Wiederhole wortgetreu den Abschnitt der Einträge von der Zeile, die „phylum: Arthropoda“ enthält, bis zum Ende der Einträge, einschließlich dieser ersten und der letzten Zeile, und gib nichts anderes aus.

□ □ □ □ □

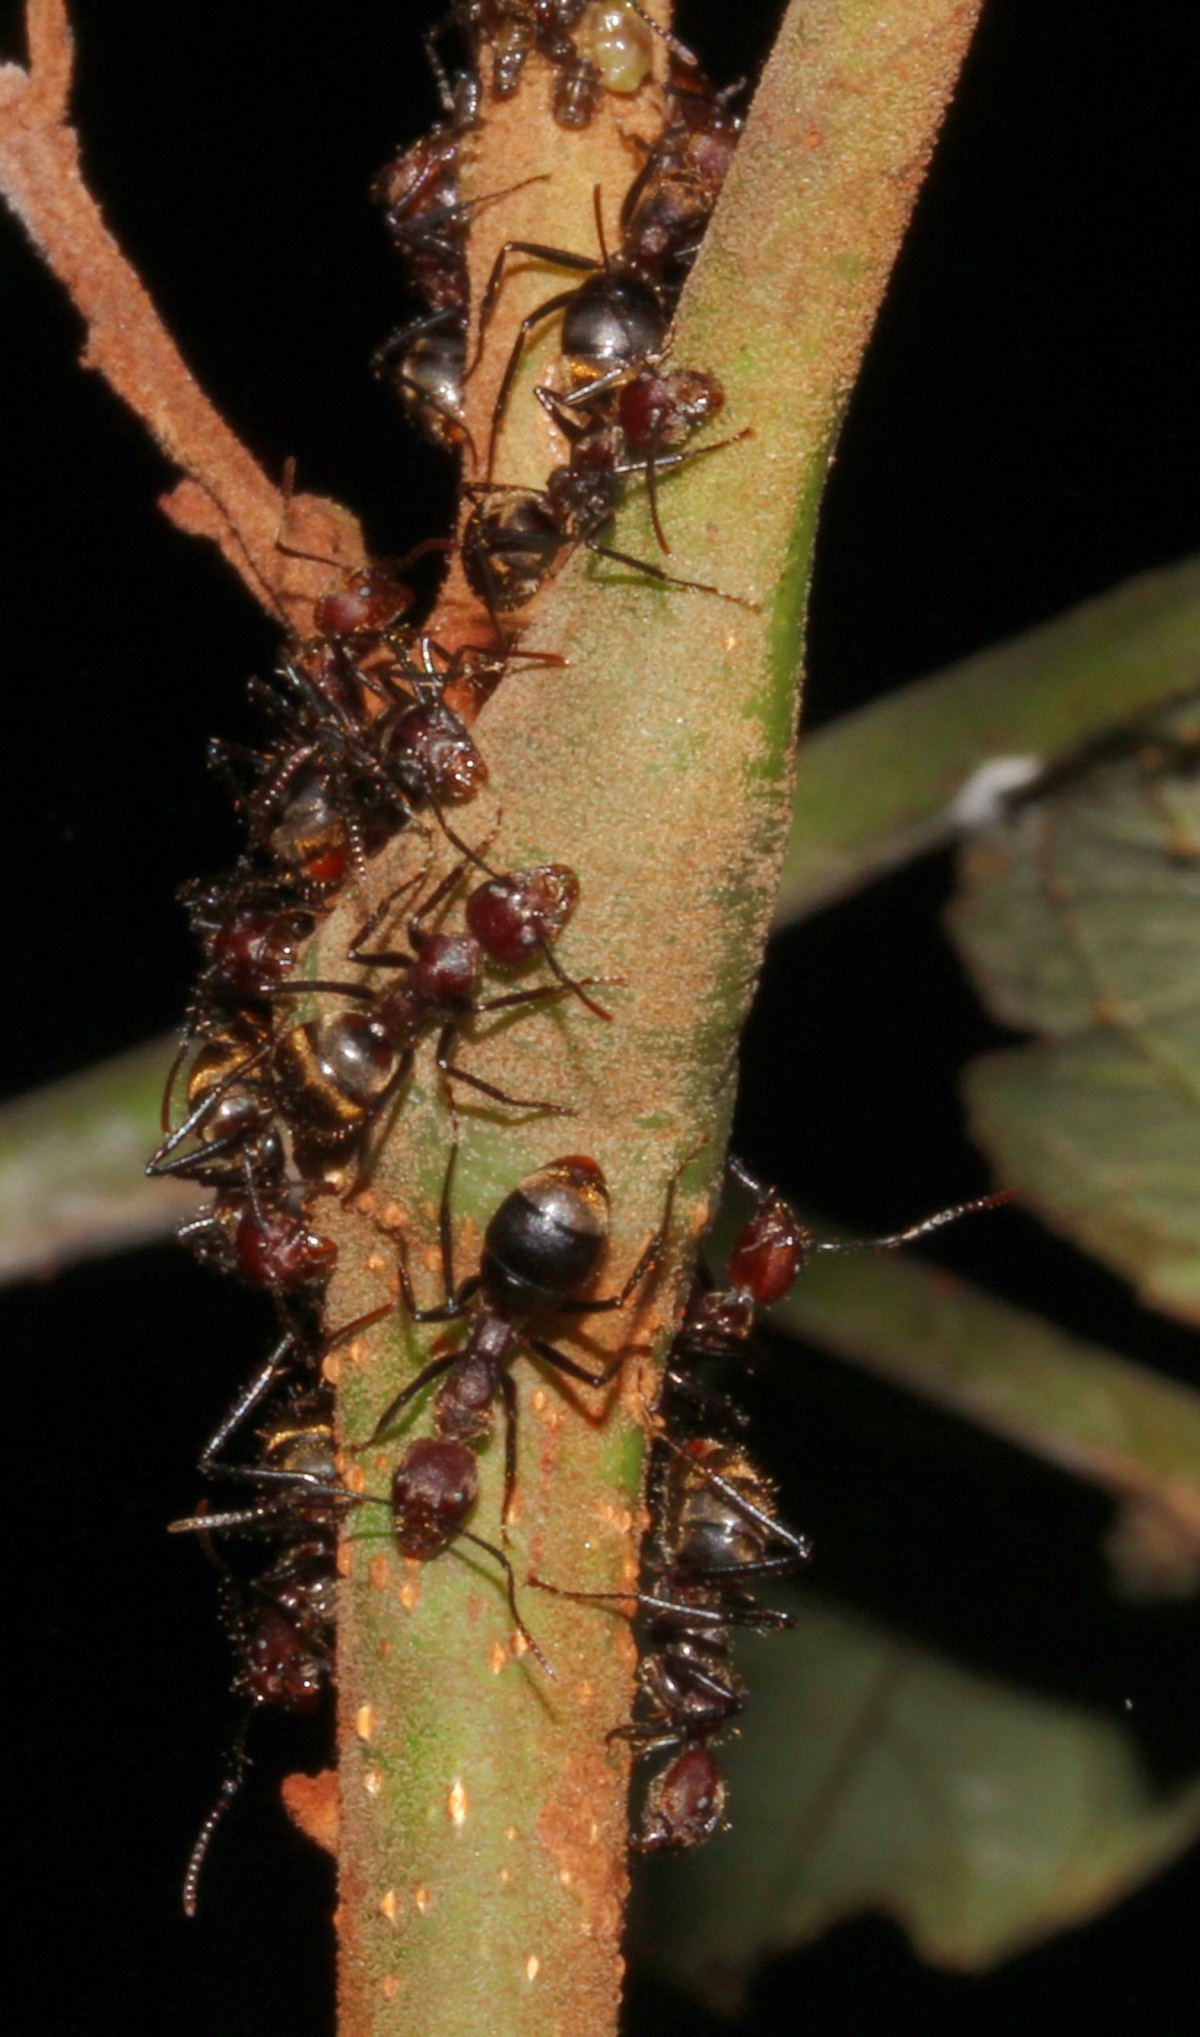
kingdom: Animalia
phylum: Arthropoda
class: Insecta
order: Hymenoptera
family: Formicidae
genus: Dolichoderus
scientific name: Dolichoderus quadridenticulatus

□ □ □ □ □

=== Lösung der Aufgabe ===
phylum: Arthropoda
class: Insecta
order: Hymenoptera
family: Formicidae
genus: Dolichoderus
scientific name: Dolichoderus quadridenticulatus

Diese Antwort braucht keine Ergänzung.